Your task is to output every record exactly as it is given.

☆ ☆ ☆

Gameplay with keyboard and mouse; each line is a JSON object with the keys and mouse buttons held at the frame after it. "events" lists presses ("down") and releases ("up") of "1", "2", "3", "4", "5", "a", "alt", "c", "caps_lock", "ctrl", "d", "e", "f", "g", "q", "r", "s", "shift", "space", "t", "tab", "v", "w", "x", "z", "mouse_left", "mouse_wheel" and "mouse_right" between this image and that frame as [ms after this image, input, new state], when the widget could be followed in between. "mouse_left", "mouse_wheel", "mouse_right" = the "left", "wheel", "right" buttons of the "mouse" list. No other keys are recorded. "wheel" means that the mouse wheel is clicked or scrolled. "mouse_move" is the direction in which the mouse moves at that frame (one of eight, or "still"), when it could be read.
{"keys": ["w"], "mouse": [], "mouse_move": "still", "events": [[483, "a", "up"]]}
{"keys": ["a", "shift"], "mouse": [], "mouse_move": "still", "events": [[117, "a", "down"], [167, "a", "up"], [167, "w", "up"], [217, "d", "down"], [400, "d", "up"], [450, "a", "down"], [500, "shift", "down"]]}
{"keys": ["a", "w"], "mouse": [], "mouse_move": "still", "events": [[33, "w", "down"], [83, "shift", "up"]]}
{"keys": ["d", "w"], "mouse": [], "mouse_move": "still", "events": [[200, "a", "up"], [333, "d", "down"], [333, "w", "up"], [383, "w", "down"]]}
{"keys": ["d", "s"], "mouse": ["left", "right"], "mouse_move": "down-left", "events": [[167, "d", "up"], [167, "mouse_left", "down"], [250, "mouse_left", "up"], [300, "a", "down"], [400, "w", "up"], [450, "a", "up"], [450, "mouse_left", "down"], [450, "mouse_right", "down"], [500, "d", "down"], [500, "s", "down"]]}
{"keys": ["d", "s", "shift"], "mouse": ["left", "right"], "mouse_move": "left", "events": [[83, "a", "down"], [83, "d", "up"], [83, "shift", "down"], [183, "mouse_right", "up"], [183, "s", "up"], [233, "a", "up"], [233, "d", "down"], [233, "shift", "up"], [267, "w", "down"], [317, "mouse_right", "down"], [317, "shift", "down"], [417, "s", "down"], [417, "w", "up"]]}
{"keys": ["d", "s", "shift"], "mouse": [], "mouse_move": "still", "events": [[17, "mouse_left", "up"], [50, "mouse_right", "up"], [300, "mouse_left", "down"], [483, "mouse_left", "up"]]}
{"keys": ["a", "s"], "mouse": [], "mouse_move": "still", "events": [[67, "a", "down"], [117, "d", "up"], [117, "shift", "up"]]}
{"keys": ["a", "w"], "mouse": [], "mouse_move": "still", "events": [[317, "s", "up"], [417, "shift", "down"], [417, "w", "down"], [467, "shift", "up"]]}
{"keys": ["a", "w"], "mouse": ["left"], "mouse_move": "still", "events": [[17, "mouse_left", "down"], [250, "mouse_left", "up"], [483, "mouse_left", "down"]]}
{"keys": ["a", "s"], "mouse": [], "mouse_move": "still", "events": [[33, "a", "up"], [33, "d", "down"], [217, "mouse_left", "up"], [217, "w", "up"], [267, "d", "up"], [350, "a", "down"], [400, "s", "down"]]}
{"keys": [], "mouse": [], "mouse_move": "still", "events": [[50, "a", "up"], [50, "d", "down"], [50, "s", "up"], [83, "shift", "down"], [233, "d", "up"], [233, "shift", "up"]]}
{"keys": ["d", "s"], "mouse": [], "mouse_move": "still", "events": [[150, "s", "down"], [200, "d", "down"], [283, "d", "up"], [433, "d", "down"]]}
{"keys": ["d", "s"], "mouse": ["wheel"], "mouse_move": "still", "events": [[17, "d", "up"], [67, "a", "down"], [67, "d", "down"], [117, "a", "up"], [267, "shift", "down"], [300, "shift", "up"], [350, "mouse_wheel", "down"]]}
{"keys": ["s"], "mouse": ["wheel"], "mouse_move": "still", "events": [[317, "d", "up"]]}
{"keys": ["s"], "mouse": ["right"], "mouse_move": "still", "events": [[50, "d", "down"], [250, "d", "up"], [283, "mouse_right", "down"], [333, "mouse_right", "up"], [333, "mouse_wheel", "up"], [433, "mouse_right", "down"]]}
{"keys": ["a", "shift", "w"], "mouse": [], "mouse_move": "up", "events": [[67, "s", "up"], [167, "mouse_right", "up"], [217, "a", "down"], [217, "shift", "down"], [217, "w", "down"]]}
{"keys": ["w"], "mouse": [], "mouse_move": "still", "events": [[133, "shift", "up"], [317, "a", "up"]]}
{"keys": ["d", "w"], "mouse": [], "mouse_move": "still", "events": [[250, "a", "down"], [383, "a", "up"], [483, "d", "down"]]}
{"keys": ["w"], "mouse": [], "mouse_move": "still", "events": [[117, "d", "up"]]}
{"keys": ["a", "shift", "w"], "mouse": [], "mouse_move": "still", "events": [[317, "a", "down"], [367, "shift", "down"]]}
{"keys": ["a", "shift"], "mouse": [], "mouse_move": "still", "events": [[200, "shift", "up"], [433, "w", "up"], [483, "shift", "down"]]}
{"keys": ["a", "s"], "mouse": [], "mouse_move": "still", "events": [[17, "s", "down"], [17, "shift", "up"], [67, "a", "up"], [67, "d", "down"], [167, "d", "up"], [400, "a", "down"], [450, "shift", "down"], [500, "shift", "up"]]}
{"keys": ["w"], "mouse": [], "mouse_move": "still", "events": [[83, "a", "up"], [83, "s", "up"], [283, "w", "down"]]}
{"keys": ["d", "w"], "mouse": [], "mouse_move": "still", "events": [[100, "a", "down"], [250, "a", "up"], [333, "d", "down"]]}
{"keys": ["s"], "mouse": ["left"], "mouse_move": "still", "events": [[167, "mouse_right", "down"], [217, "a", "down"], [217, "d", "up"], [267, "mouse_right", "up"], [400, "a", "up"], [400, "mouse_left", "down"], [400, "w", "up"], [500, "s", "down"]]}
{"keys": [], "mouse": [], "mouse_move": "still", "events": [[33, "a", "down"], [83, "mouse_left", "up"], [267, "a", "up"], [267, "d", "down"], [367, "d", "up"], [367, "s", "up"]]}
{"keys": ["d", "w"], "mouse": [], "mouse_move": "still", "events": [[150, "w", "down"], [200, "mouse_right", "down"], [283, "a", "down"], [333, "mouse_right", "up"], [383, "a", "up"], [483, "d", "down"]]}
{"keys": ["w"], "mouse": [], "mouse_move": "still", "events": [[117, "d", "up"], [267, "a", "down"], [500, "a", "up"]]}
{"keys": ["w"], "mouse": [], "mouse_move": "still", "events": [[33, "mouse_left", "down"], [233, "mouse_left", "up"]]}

☆ ☆ ☆

◆ **WRITTEN SOLUTION**:
Gameplay with keyboard and mouse; each line is a JSON object with the keys and mouse buttons held at the frame after it. "events" lists presses ("down") and releases ("up") of "1", "2", "3", "4", "5", "a", "alt", "c", "caps_lock", "ctrl", "d", "e", "f", "g", "q", "r", "s", "shift", "space", "t", "tab", "v", "w", "x", "z", "mouse_left", "mouse_wheel" and "mouse_right" between this image and that frame as [ms after this image, input, new state], when the widget could be followed in between. "mouse_left", "mouse_wheel", "mouse_right" = the "left", "wheel", "right" buttons of the "mouse" list. No other keys are recorded. "wheel" means that the mouse wheel is clicked or scrolled. "mouse_move" is the direction in which the mouse moves at that frame (one of eight, or "still"), when it could be read.
{"keys": ["w"], "mouse": [], "mouse_move": "still", "events": [[483, "a", "up"]]}
{"keys": ["a", "shift"], "mouse": [], "mouse_move": "still", "events": [[117, "a", "down"], [167, "a", "up"], [167, "w", "up"], [217, "d", "down"], [400, "d", "up"], [450, "a", "down"], [500, "shift", "down"]]}
{"keys": ["a", "w"], "mouse": [], "mouse_move": "still", "events": [[33, "w", "down"], [83, "shift", "up"]]}
{"keys": ["d", "w"], "mouse": [], "mouse_move": "still", "events": [[200, "a", "up"], [333, "d", "down"], [333, "w", "up"], [383, "w", "down"]]}
{"keys": ["d", "s"], "mouse": ["left", "right"], "mouse_move": "down-left", "events": [[167, "d", "up"], [167, "mouse_left", "down"], [250, "mouse_left", "up"], [300, "a", "down"], [400, "w", "up"], [450, "a", "up"], [450, "mouse_left", "down"], [450, "mouse_right", "down"], [500, "d", "down"], [500, "s", "down"]]}
{"keys": ["d", "s", "shift"], "mouse": ["left", "right"], "mouse_move": "left", "events": [[83, "a", "down"], [83, "d", "up"], [83, "shift", "down"], [183, "mouse_right", "up"], [183, "s", "up"], [233, "a", "up"], [233, "d", "down"], [233, "shift", "up"], [267, "w", "down"], [317, "mouse_right", "down"], [317, "shift", "down"], [417, "s", "down"], [417, "w", "up"]]}
{"keys": ["d", "s", "shift"], "mouse": [], "mouse_move": "still", "events": [[17, "mouse_left", "up"], [50, "mouse_right", "up"], [300, "mouse_left", "down"], [483, "mouse_left", "up"]]}
{"keys": ["a", "s"], "mouse": [], "mouse_move": "still", "events": [[67, "a", "down"], [117, "d", "up"], [117, "shift", "up"]]}
{"keys": ["a", "w"], "mouse": [], "mouse_move": "still", "events": [[317, "s", "up"], [417, "shift", "down"], [417, "w", "down"], [467, "shift", "up"]]}
{"keys": ["a", "w"], "mouse": ["left"], "mouse_move": "still", "events": [[17, "mouse_left", "down"], [250, "mouse_left", "up"], [483, "mouse_left", "down"]]}
{"keys": ["a", "s"], "mouse": [], "mouse_move": "still", "events": [[33, "a", "up"], [33, "d", "down"], [217, "mouse_left", "up"], [217, "w", "up"], [267, "d", "up"], [350, "a", "down"], [400, "s", "down"]]}
{"keys": [], "mouse": [], "mouse_move": "still", "events": [[50, "a", "up"], [50, "d", "down"], [50, "s", "up"], [83, "shift", "down"], [233, "d", "up"], [233, "shift", "up"]]}
{"keys": ["d", "s"], "mouse": [], "mouse_move": "still", "events": [[150, "s", "down"], [200, "d", "down"], [283, "d", "up"], [433, "d", "down"]]}
{"keys": ["d", "s"], "mouse": ["wheel"], "mouse_move": "still", "events": [[17, "d", "up"], [67, "a", "down"], [67, "d", "down"], [117, "a", "up"], [267, "shift", "down"], [300, "shift", "up"], [350, "mouse_wheel", "down"]]}
{"keys": ["s"], "mouse": ["wheel"], "mouse_move": "still", "events": [[317, "d", "up"]]}
{"keys": ["s"], "mouse": ["right"], "mouse_move": "still", "events": [[50, "d", "down"], [250, "d", "up"], [283, "mouse_right", "down"], [333, "mouse_right", "up"], [333, "mouse_wheel", "up"], [433, "mouse_right", "down"]]}
{"keys": ["a", "shift", "w"], "mouse": [], "mouse_move": "up", "events": [[67, "s", "up"], [167, "mouse_right", "up"], [217, "a", "down"], [217, "shift", "down"], [217, "w", "down"]]}
{"keys": ["w"], "mouse": [], "mouse_move": "still", "events": [[133, "shift", "up"], [317, "a", "up"]]}
{"keys": ["d", "w"], "mouse": [], "mouse_move": "still", "events": [[250, "a", "down"], [383, "a", "up"], [483, "d", "down"]]}
{"keys": ["w"], "mouse": [], "mouse_move": "still", "events": [[117, "d", "up"]]}
{"keys": ["a", "shift", "w"], "mouse": [], "mouse_move": "still", "events": [[317, "a", "down"], [367, "shift", "down"]]}
{"keys": ["a", "shift"], "mouse": [], "mouse_move": "still", "events": [[200, "shift", "up"], [433, "w", "up"], [483, "shift", "down"]]}
{"keys": ["a", "s"], "mouse": [], "mouse_move": "still", "events": [[17, "s", "down"], [17, "shift", "up"], [67, "a", "up"], [67, "d", "down"], [167, "d", "up"], [400, "a", "down"], [450, "shift", "down"], [500, "shift", "up"]]}
{"keys": ["w"], "mouse": [], "mouse_move": "still", "events": [[83, "a", "up"], [83, "s", "up"], [283, "w", "down"]]}
{"keys": ["d", "w"], "mouse": [], "mouse_move": "still", "events": [[100, "a", "down"], [250, "a", "up"], [333, "d", "down"]]}
{"keys": ["s"], "mouse": ["left"], "mouse_move": "still", "events": [[167, "mouse_right", "down"], [217, "a", "down"], [217, "d", "up"], [267, "mouse_right", "up"], [400, "a", "up"], [400, "mouse_left", "down"], [400, "w", "up"], [500, "s", "down"]]}
{"keys": [], "mouse": [], "mouse_move": "still", "events": [[33, "a", "down"], [83, "mouse_left", "up"], [267, "a", "up"], [267, "d", "down"], [367, "d", "up"], [367, "s", "up"]]}
{"keys": ["d", "w"], "mouse": [], "mouse_move": "still", "events": [[150, "w", "down"], [200, "mouse_right", "down"], [283, "a", "down"], [333, "mouse_right", "up"], [383, "a", "up"], [483, "d", "down"]]}
{"keys": ["w"], "mouse": [], "mouse_move": "still", "events": [[117, "d", "up"], [267, "a", "down"], [500, "a", "up"]]}
{"keys": ["w"], "mouse": [], "mouse_move": "still", "events": [[33, "mouse_left", "down"], [233, "mouse_left", "up"]]}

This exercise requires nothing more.